Count the lines in the data below that contain the string "track", matching case exactly, and give only the number.

◆ EXTRACTED RECORDS
# # # # #

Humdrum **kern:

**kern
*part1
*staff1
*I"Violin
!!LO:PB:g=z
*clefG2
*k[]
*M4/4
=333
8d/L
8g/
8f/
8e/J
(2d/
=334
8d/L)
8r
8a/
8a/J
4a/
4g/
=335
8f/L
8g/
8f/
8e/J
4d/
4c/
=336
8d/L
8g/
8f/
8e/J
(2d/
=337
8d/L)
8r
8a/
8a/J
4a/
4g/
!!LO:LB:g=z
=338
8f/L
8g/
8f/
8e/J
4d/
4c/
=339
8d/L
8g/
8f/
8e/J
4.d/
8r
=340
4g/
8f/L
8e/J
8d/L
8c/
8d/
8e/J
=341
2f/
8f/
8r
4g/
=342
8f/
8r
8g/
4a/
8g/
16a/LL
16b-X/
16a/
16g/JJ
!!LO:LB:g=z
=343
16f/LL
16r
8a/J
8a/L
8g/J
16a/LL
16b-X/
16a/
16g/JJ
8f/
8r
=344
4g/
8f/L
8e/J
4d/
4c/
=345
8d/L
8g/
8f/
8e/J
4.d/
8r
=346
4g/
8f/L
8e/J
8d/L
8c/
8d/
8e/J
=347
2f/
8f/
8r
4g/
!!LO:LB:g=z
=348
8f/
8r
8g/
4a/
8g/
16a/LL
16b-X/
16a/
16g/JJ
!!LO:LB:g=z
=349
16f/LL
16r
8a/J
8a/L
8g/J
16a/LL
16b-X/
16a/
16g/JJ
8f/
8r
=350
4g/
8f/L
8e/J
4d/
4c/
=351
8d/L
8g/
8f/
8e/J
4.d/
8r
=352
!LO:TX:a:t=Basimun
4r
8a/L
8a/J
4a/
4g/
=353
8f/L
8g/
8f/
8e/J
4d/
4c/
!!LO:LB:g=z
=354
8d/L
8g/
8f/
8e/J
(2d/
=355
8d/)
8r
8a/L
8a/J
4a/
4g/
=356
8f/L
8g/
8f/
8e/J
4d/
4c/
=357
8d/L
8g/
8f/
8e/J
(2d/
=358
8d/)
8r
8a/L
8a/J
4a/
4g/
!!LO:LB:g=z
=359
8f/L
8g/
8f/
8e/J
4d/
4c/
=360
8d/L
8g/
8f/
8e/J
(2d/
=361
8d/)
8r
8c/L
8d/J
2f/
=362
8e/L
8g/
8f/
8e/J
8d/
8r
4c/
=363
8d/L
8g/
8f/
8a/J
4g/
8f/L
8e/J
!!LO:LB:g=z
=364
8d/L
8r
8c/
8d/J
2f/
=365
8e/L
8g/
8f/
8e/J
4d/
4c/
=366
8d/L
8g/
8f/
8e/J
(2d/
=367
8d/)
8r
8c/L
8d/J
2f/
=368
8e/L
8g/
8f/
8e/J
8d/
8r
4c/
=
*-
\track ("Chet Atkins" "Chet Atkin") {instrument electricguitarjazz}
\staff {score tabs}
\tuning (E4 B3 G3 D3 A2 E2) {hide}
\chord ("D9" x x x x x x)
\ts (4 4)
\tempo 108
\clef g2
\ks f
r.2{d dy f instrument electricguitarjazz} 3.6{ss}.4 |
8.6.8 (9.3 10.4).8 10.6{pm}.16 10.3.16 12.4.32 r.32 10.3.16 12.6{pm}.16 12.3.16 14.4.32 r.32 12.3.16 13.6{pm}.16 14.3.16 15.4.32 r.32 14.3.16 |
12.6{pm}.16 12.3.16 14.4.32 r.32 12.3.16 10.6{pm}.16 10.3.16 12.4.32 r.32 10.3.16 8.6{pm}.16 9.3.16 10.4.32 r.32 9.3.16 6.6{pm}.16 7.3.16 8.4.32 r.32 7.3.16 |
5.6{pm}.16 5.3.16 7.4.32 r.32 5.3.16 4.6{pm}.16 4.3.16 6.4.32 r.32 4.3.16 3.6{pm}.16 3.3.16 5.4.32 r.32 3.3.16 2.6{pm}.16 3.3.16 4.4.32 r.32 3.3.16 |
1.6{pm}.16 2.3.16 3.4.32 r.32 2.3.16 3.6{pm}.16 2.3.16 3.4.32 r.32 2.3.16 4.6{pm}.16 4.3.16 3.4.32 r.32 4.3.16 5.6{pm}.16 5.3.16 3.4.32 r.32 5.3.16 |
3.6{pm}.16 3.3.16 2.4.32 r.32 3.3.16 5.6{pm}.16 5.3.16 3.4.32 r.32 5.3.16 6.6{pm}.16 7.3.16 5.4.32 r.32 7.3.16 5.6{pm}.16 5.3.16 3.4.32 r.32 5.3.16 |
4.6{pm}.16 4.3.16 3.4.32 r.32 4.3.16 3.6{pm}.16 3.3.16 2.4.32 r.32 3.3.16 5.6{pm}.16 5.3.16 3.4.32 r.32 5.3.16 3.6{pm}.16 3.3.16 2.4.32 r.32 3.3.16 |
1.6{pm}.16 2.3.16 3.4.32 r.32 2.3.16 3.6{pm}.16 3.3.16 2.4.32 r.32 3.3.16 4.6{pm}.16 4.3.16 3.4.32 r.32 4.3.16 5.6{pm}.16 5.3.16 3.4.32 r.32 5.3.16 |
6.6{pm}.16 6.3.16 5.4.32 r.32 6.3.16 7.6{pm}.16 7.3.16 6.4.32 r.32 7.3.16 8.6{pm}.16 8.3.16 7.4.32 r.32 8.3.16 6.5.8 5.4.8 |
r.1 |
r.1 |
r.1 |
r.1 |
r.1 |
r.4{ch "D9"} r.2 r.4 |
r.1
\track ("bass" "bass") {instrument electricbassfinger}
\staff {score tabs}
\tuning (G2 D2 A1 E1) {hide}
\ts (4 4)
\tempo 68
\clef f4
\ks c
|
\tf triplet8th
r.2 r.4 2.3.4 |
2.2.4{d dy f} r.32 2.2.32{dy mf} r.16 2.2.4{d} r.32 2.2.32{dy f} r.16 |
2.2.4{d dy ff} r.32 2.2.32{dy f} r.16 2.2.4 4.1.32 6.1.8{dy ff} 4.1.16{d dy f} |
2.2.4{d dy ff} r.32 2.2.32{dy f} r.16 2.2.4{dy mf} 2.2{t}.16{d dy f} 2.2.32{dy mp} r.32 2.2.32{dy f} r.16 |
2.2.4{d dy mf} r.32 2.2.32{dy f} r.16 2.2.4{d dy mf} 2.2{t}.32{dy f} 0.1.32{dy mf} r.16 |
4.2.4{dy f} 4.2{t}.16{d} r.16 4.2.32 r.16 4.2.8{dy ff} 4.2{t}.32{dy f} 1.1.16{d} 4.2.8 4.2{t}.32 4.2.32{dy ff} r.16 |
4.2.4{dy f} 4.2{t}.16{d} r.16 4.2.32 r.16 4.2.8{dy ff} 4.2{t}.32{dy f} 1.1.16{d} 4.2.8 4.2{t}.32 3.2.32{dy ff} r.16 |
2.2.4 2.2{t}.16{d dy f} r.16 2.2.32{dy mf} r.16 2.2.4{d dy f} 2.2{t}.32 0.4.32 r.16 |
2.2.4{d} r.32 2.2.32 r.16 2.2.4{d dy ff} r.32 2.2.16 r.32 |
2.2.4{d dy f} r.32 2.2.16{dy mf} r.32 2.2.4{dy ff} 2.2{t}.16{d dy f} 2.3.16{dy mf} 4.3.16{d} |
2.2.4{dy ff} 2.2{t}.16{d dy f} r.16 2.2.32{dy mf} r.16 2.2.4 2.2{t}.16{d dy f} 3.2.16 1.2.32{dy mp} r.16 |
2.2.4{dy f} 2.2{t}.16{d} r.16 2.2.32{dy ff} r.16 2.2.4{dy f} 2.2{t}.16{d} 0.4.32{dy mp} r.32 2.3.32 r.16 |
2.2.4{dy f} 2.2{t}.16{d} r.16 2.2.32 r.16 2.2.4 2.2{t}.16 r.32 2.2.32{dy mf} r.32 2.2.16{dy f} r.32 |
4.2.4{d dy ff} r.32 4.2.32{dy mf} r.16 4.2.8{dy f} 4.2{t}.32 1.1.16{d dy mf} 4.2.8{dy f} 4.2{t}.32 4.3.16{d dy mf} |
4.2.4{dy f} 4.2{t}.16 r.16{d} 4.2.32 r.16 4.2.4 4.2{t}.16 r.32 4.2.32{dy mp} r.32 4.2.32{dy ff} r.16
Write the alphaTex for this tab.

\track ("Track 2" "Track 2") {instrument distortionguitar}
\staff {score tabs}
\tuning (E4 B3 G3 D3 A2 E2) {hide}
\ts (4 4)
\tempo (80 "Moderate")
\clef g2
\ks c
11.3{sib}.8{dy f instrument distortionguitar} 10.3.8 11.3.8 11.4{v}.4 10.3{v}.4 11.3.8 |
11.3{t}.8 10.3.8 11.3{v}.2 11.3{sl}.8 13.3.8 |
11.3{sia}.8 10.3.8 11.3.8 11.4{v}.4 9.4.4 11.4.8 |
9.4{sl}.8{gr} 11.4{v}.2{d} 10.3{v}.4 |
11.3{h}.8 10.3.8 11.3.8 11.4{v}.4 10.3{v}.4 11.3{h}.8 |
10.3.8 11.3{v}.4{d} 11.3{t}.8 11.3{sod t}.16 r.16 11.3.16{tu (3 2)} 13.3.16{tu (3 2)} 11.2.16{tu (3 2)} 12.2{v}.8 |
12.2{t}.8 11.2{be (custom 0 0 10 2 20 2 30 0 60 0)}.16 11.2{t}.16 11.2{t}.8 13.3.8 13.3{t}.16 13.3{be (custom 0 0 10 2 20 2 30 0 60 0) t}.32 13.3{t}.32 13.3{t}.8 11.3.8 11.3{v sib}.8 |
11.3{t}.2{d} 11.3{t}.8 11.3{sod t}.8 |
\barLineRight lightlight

# # # # #

◆ COMPLETED EXERCISE
3